**Extract provided:**
····················

Until step 3 completes, there is nothing honest to key migrations on; the fork requeues until imageID exists.

Dev versus prod

In production I still prefer immutable tags or image@sha256:… in git — audits, rollbacks, and fewer arguments.

In development, latest is a trade-off, not a sin: CI pushes often; you may not want a manifest edit per build. Git then no longer uniquely identifies the artefact; the cluster does, via digest. The operator closes the loop: new push → new digest on the node → one migration round for that digest — without editing YAML for every pipeline run.

Argo Rollouts

If you use Argo Rollouts, upstream already walks argoproj.io Rollout owners when resolving pod templates. The same digest logic applies: the Job tracks what landed in pod status, not only what the Rollout object claims in spec.

Mental model

LayerResponsibility
Argo CDReconcile git → cluster; policies optional
WorkloadRoll pods; kubelet writes imageID
MigratorNew digest → one migration Job; record success on CRD
Waiter initBlock app pods until migrations for that digest succeed

Backups, idempotent SQL, and review of destructive changes are still on you; this only aligns orchestration with how the node identifies images.

····················

**Problem set:**
A. Decide whether each statement agrees with the excerpt on image-digest migrations, answering yes or no and quoting the deciding words: (i) in production, immutable tags or digests in git are preferred; (ii) in development, using latest is called a sin; (iii) the operator removes the need for backups.
B. Please duplicate the excerpt on image-digest migrations from "Until step 3" to "claims in spec.".

Pixel coordinate tracking data:
····················

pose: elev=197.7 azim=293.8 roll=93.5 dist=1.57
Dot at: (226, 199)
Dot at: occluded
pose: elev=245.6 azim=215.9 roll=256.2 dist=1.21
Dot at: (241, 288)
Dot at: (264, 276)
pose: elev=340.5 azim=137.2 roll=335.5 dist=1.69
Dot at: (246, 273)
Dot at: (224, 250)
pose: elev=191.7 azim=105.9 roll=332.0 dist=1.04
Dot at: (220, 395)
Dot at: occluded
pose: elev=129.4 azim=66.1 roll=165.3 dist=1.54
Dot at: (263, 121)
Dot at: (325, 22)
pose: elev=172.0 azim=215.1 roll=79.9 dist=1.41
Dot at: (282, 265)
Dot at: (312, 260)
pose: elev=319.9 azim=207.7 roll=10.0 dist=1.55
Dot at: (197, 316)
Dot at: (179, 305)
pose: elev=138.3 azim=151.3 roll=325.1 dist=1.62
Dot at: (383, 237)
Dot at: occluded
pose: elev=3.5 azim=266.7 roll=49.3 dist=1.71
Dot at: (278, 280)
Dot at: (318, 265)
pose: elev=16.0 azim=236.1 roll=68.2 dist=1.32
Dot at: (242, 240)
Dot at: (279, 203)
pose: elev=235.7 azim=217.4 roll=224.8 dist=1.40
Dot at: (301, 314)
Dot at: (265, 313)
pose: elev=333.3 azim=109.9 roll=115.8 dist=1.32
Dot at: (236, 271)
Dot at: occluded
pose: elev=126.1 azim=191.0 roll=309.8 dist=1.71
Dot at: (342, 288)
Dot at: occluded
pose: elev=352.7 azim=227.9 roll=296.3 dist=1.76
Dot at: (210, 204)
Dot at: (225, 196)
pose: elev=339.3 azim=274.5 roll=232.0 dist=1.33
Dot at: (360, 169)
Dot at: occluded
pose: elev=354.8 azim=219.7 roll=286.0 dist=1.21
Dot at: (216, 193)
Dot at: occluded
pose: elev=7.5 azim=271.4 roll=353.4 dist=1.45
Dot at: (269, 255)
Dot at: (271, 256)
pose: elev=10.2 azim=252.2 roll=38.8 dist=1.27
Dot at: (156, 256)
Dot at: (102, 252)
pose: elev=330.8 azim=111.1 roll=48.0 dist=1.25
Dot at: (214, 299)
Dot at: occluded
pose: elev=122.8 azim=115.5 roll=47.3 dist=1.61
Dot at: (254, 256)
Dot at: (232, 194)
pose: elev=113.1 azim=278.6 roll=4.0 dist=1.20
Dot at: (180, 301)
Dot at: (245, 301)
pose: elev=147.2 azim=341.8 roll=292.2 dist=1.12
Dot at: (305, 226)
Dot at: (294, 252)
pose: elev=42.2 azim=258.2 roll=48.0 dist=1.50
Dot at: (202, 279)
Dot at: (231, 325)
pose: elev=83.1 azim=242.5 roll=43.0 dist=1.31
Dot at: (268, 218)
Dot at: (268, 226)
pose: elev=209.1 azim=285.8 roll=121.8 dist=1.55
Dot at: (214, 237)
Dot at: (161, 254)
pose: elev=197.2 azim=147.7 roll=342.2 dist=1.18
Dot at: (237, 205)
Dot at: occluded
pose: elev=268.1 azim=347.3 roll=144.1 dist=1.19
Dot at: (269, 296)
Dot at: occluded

····················

**Solutions below:**
A.
(i) Yes: "In production I still prefer immutable tags or image@sha256:… in git"
(ii) No: "In development, latest is a trade-off, not a sin"
(iii) No: "Backups, idempotent SQL, and review of destructive changes are still on you"

B.
Until step 3 completes, there is nothing honest to key migrations on; the fork requeues until imageID exists.

Dev versus prod

In production I still prefer immutable tags or image@sha256:… in git — audits, rollbacks, and fewer arguments.

In development, latest is a trade-off, not a sin: CI pushes often; you may not want a manifest edit per build. Git then no longer uniquely identifies the artefact; the cluster does, via digest. The operator closes the loop: new push → new digest on the node → one migration round for that digest — without editing YAML for every pipeline run.

Argo Rollouts

If you use Argo Rollouts, upstream already walks argoproj.io Rollout owners when resolving pod templates. The same digest logic applies: the Job tracks what landed in pod status, not only what the Rollout object claims in spec.